Die Repräsentant_innen der Macht beweisen Mut zur Unvollständigkeit und übertreffen sich gegenseitig im permanenten Erzeugen von Lücken der Repräsentation. Die Lücken der Repräsentation werden vom Nichts, als eigentlichem Inhaber der Macht gefüllt. Das Nichts ist die letztgültige, immaterielle Ursache aller produktiven und zerstörerischen Bewegung: der Algorithmus des Kapitals, die mathematische Funktion der Steigerung, Zentralisierung und Konzentration einer fiktiven Geldmenge ins Unermessliche.

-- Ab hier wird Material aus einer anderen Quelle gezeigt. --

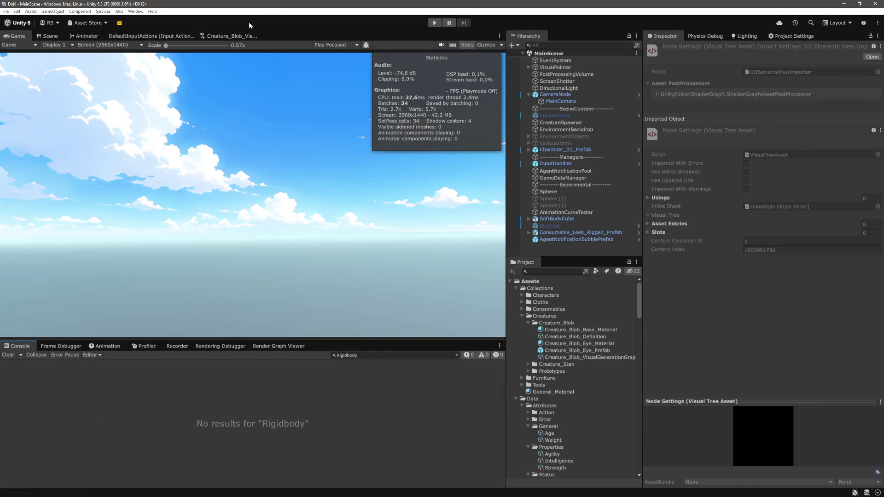
click(243, 36)
scroll(345, 222, down, 5)
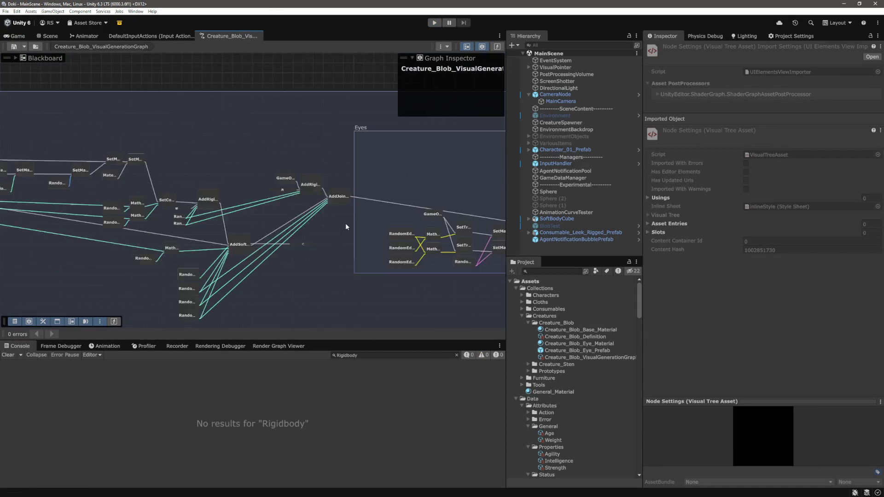
Pan and zoom to the ConvertGameObjectToAnimateEntityEditorNode and briefly select it.
drag(434, 188, 306, 181)
scroll(273, 210, up, 5)
scroll(273, 210, up, 6)
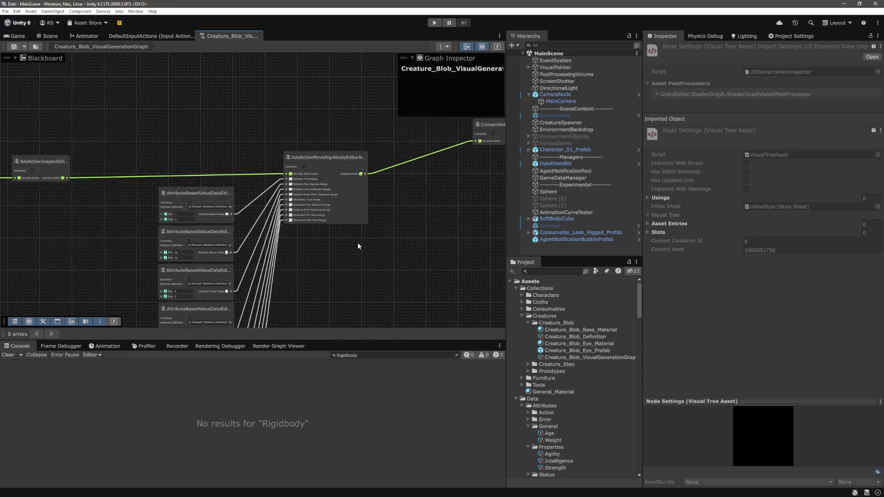
scroll(261, 128, down, 1)
scroll(261, 129, down, 6)
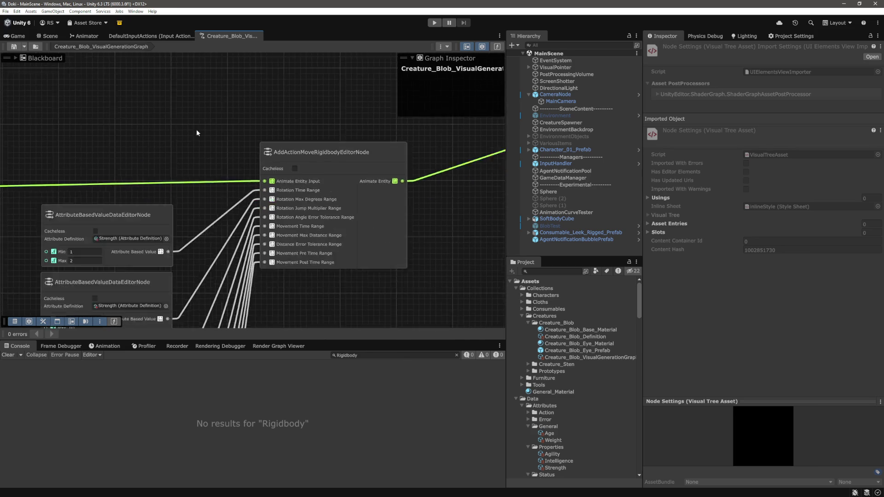
scroll(380, 164, up, 1)
drag(380, 164, 263, 189)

Das Nichts tanzt in den den Lücken der Repräsentation und trägt dabei die ideologische Maske des Henkers. Doch die Maske des Henkers ist nicht nackt, sie ist bemalt mit den Zeichen der Kultur.

Die Maske des Henkers besteht nahezu vollständig aus den vielfältig wechselnden Verschleierungen der Kultur, als Produktion immer neuer Farben und Bedeutungen. Am Ort der ideologischen Repräsentation wird der gültige Freiheitsbegriff definiert und durch Gewalt sanktioniert.

Durch die permanente Bedrohung des Nichts, als formlos tanzendem Körper und Träger der Maske, sind die Subjekte ständig bestrebt ins Angesicht der Maske des Henkers zu blicken und sich darin zu spiegeln, denn nur im Blickfeld der vermeintlichen Kultur wähnen sie sich vor Schlägen aus dem Hinterhalt, vor dem Fall in die mittellose Leere der Bedeutungslosigkeit geschützt. Doch in in diesem Verhältnis der bloßen Abhängigkeit von Kultur bleibt ihre Subjektivität eine Fiktion.

Die rechtsradikalen Bewegungen und der IS machen hier einen Fehler: Sie wischen die geschminkten Tränen der Kultur von der Maske des Henkers und wollen sich zur nackten Henkerschaft der Macht bekennen. Doch darin werden sie den Bedürfnissen des gesamten politisch ökonomischen Apparates derart gerecht, dass sich das fragile sozialdemokratische Gleichgewicht dieses kapitalistischen Perpetuum mobile leicht zu einer Resonanzkatastrophe verleiten lassen könnte. Dies wäre eine Bewegung wechselseitiger Verstärkung, die von ihrer Zeugenschaft sicher nicht viel übrig ließe.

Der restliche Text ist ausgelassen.